Subject: Re: codeconv v3 - kernel code set recoding engine
To: Noriyuki Soda <soda@sra.co.jp>
From: PER4MANCE, J. Dolecek <jdolecek@per4mance.cz>
List: tech-kern
Date: 03/07/2000 19:59:28
Noriyuki Soda wrote:
> FAT of Japanese MS-DOS doesn't support eucJP, only supports SJIS.

But SJIS is code set using two byte codes, right ? How it
was written to the FAT 8.3 entry ?

Hmm, I dimly recall that czech MS-DOS might also used some national
characters. Of course not Unicode :) But I'm not going to handle
those czech specialities - it's all long dead and VFAT is a standard
now.

> FAT (before VFAT age) of Japanese MS-DOS only supports SJIS.
> Yet another surprising thing is that SJIS FAT contains "\" (0x5c) as
> pathname character. (as second byte of kanji).

Hmm.

> The assumption is wrong.
> For example, Japanese console i/o often only requires one directional
> conversion (i.e. for output only). Because input side is covered by
> userland input method. (The input method is typically > 1MB process
> size, and > 5MB dictionary size).

In current implementation, it's equally easy to use the same
codeconv_t for both ways (the structure contains both encode and decode
bits) as making it one-way. I aggree that hardcoding implementation
feature
into interface is a bad thing.

> No.
>         u = codeconv_k2u(cc, k);
>         k = codeconv_u2k(cc, u);
> isn't different from
>         u = codeconv(k2u_cc, k);
>         k = codeconv(u2k_cc, u);
> about type checking.

No significant difference. Anyway, it's probably better to have single
recoding function, to make the API simplier. I'll drop
the *_{u2k|k2u}() and leave just single codeconv().

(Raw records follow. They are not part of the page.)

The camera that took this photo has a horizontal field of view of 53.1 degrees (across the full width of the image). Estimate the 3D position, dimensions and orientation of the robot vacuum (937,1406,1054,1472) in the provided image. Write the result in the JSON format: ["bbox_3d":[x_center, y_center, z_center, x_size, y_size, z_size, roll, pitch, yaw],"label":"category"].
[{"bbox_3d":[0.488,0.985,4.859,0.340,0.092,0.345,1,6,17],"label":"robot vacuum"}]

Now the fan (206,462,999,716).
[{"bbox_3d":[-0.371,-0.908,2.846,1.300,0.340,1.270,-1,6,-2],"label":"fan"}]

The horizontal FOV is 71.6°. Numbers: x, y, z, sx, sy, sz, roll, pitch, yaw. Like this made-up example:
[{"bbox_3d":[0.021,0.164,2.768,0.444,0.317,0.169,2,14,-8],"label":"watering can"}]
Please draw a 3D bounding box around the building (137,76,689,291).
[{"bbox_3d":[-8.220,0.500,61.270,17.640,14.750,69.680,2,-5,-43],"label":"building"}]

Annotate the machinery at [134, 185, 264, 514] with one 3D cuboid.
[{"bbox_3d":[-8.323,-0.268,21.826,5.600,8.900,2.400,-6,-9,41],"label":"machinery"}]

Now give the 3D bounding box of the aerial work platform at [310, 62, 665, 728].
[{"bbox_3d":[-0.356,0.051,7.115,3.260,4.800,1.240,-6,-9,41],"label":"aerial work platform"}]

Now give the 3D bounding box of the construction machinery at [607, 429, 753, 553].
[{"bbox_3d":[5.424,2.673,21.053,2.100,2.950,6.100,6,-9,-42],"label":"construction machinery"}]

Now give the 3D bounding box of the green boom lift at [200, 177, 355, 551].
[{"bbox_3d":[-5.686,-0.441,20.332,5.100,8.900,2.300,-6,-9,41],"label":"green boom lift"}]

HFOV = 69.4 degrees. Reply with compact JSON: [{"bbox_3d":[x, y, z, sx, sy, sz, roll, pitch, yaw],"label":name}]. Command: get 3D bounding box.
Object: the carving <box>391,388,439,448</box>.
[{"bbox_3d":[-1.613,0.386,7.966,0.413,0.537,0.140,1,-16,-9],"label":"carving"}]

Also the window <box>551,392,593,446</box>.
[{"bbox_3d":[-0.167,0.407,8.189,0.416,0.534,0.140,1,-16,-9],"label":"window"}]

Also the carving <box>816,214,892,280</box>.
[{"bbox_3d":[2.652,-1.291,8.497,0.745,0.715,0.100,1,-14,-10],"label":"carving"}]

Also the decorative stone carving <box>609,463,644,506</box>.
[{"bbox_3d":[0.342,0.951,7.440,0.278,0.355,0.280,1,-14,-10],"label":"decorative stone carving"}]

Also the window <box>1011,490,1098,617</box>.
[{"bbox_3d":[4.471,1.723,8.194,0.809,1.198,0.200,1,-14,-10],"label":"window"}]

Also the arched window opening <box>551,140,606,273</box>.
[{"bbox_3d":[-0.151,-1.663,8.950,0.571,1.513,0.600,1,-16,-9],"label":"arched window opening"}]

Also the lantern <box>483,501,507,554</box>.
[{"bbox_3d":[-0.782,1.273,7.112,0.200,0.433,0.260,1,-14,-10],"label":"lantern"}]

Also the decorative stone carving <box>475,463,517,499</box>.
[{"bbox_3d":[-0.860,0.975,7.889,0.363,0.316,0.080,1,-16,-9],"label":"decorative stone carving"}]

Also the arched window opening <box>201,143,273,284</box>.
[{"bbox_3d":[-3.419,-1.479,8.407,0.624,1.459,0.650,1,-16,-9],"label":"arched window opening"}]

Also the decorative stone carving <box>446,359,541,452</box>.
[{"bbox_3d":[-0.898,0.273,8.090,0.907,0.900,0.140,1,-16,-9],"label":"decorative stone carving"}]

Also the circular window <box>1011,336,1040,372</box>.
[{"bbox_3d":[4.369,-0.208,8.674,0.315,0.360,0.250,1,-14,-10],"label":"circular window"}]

> So, please don't just use "Unicode", but please use "UTF-16XX" or
> something.

AFAIK UTF-16 doesn't imply Unicode - UTF-16 (or UTF-8) is not a code
set,
it's just a way to write out codes. That's why I'd like
to keep the reference to Unicode in the name.

> Hmm, I'll try to think about better way to define name comparison
> functions.  Could you wait for a while?

Sure :)

> No. (at least for case conversion functions)
> If we don't use same way with original OS, we might make a filename
> which cannot be accessed from orignal OS. :-<

Hmm, that's true. But since the compare functions
are good for what we have in tree now, I'd be inclined to handle
such situation _after_ it's encountered. We would avoid
needless generalization.

Jaromir